### Record extracts:
####################
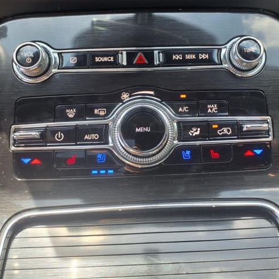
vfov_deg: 51.1
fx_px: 292
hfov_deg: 51.0
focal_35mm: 32
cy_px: 140
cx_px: 155
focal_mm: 3.58
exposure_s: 1/139
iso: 40
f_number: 1.9
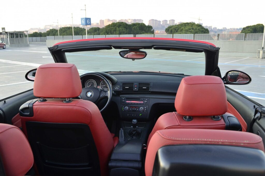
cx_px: 132
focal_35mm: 33
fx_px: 242
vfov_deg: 39.8
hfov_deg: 57.3
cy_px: 88
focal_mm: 22
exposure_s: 1/25
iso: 400
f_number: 9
####################
Restate all the material verbatim; omit every picture.

### Your solution:
vfov_deg: 51.1
fx_px: 292
hfov_deg: 51.0
focal_35mm: 32
cy_px: 140
cx_px: 155
focal_mm: 3.58
exposure_s: 1/139
iso: 40
f_number: 1.9
cx_px: 132
focal_35mm: 33
fx_px: 242
vfov_deg: 39.8
hfov_deg: 57.3
cy_px: 88
focal_mm: 22
exposure_s: 1/25
iso: 400
f_number: 9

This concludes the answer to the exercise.